PHILADELPHIA – The number of contracts signed for existing-home purchases rose 2.1 percent in February from January, the National Association of Realtors reported Monday.
The number of agreements of sale signed during the month was 8.2 percent below February 2010, the Realtors’ association reported.
The group’s chief economist, Lawrence Yun, said contracts had been trending up since hitting bottom in June 2010.
Even with periodic monthly declines, the Realtors’ pending-sales index – reflecting agreements of sale that will close in one or two months – was 20 percent above the June low point, which was a consequence of the expiration of the federal housing tax credit April 30.
The Realtors’ numbers showed that the Northeast recorded the only decline in pending-sales numbers in February – 10.9 percent below January and 18.4 percent below February 2010. Yun attributed the drop to bad weather.
Although month-to-month numbers’ movements “can be instructive,” Yun warned that an uneven recovery requires looking at longer-term performance. “We may not see notable gains in existing-home sales in the near term,” he said.
Sales of both existing and new houses in February, reported a week ago, were not encouraging.
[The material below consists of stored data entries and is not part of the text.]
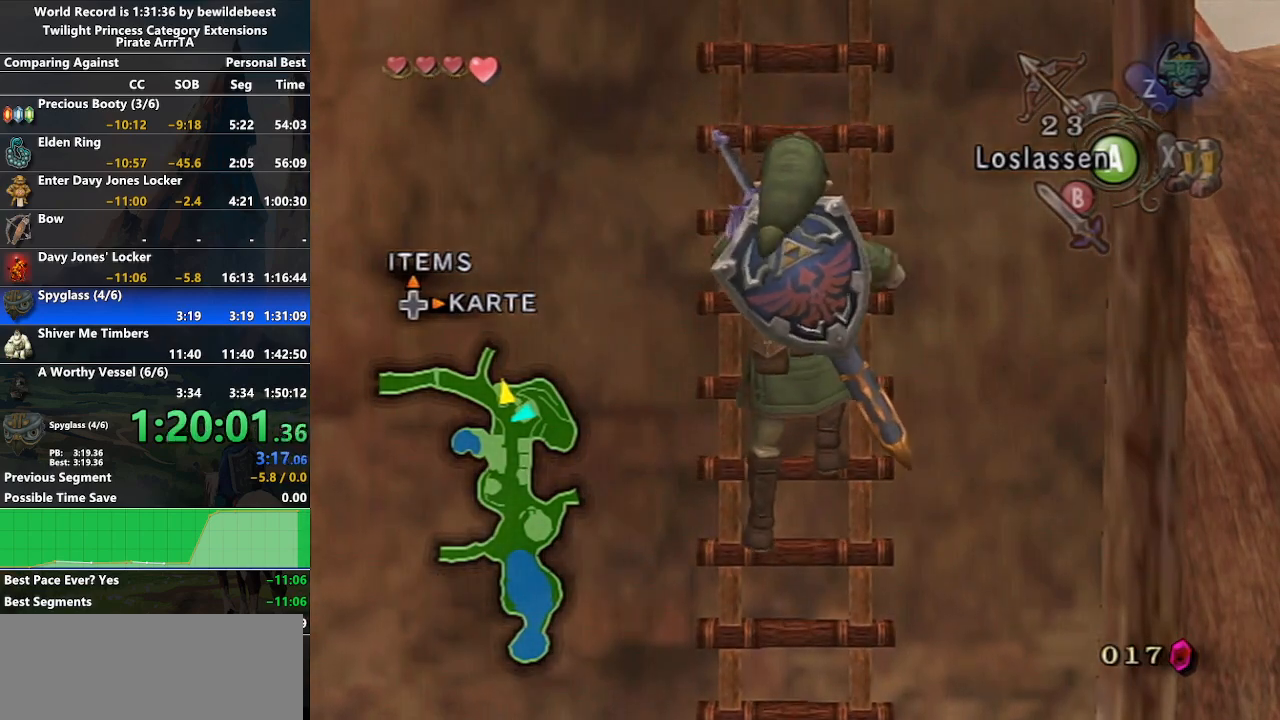
{"buttons": [], "left_stick": "up", "right_stick": "center", "events": []}
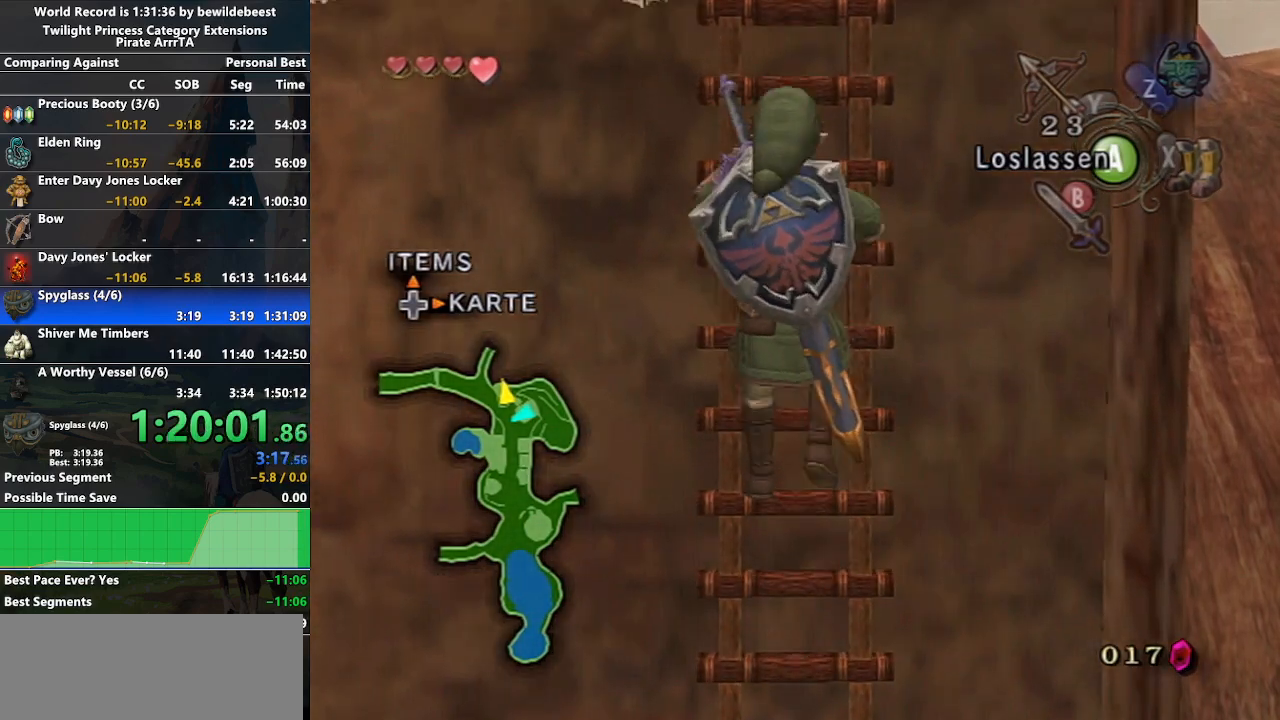
{"buttons": [], "left_stick": "up", "right_stick": "center", "events": []}
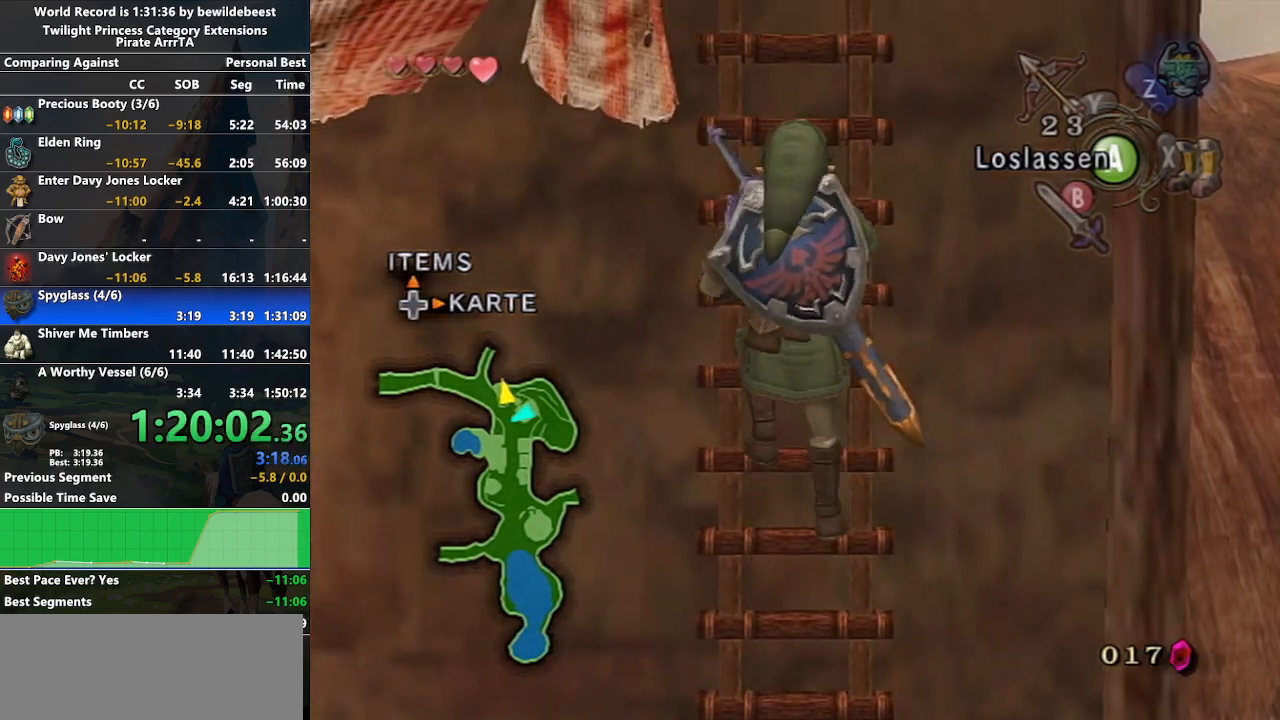
{"buttons": [], "left_stick": "up", "right_stick": "center", "events": []}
National new-home sales for the month hit the lowest point since the Commerce Department began its record-keeping in 1963.
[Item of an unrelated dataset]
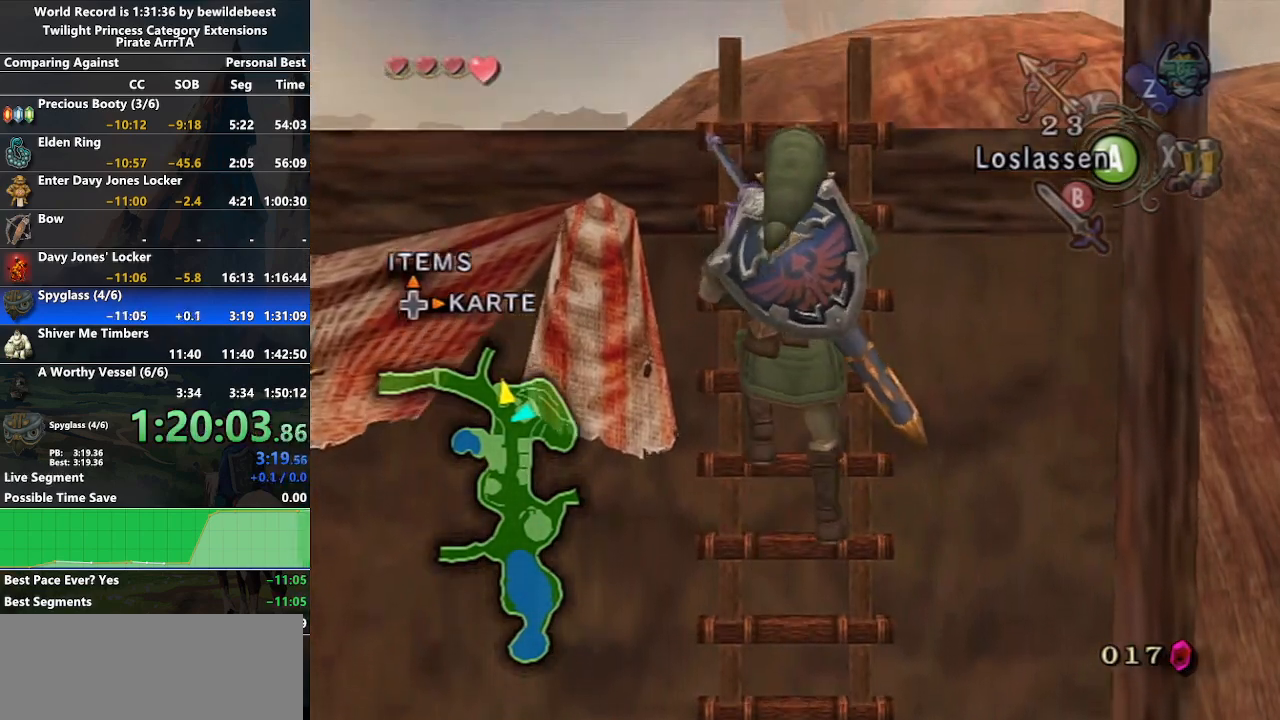
{"buttons": [], "left_stick": "up", "right_stick": "center", "events": []}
Builders say, however, that the new-home numbers reported in the month were actually closings of houses for which construction contracts had been signed three to six months earlier, and that there has been an uptick in deposits in recent weeks.
February national existing-home sales were 9.6 percent less than in January, the lowest rate in nine years, and 2.6 percent below the same month in 2010, the Realtors reported.
Unlike previous recoveries, economists don’t expect housing to be a factor in this one.